→ **Work to complete**
Omit the pictures and extract only the lines from the line containing "Figure 3. Visual" to the end of the material, each exactly as written.

→ **Dataset section**
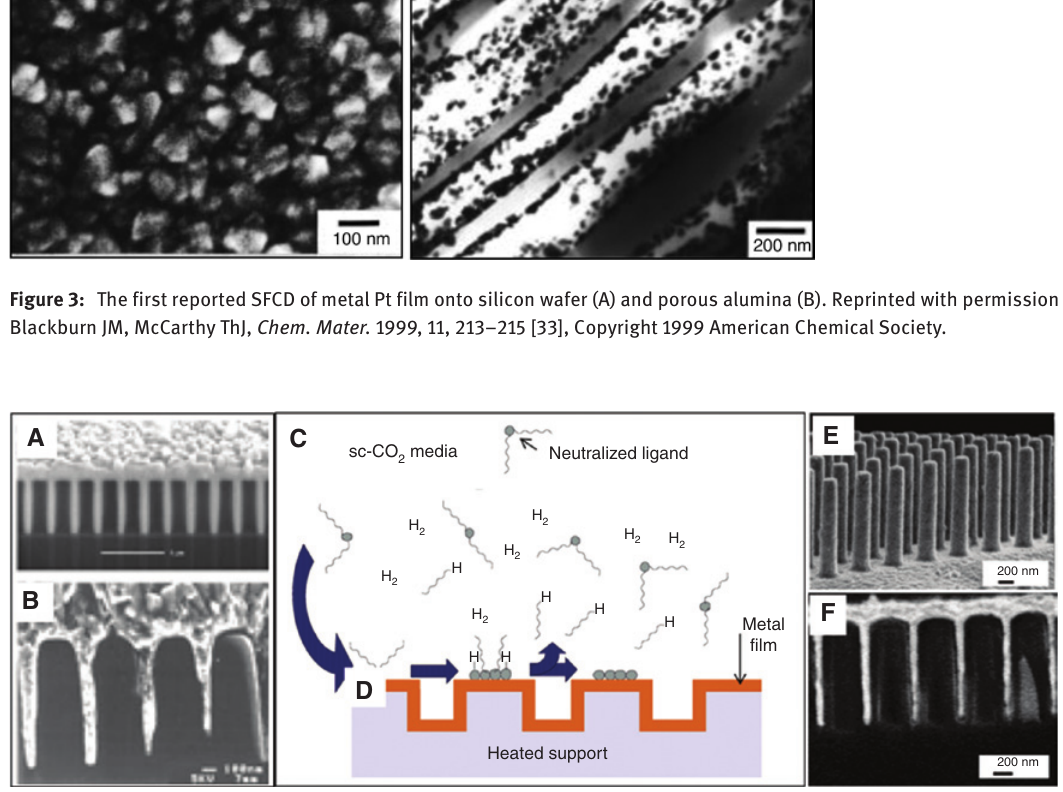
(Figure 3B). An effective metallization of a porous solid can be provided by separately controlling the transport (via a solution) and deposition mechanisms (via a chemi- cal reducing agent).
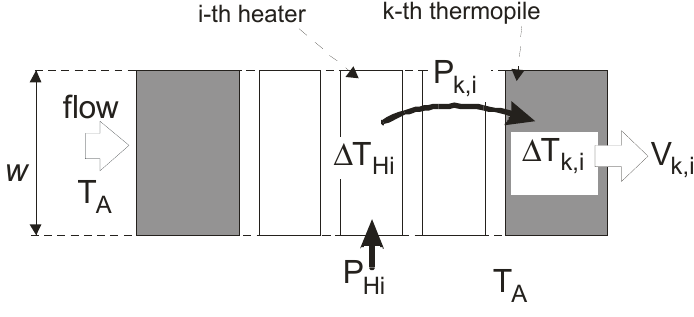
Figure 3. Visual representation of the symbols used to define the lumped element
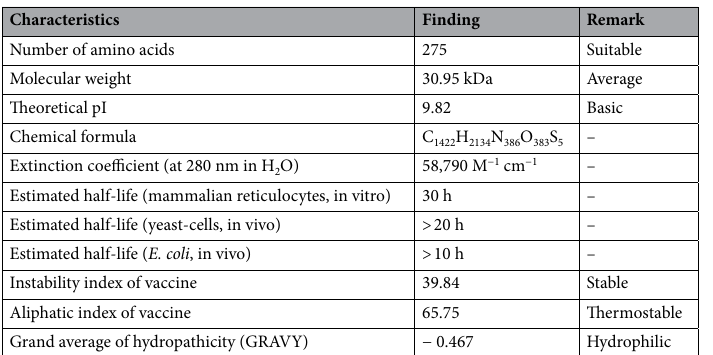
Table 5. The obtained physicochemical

→ **Problem solution**
Figure 3. Visual representation of the symbols used to define the lumped element
Table 5. The obtained physicochemical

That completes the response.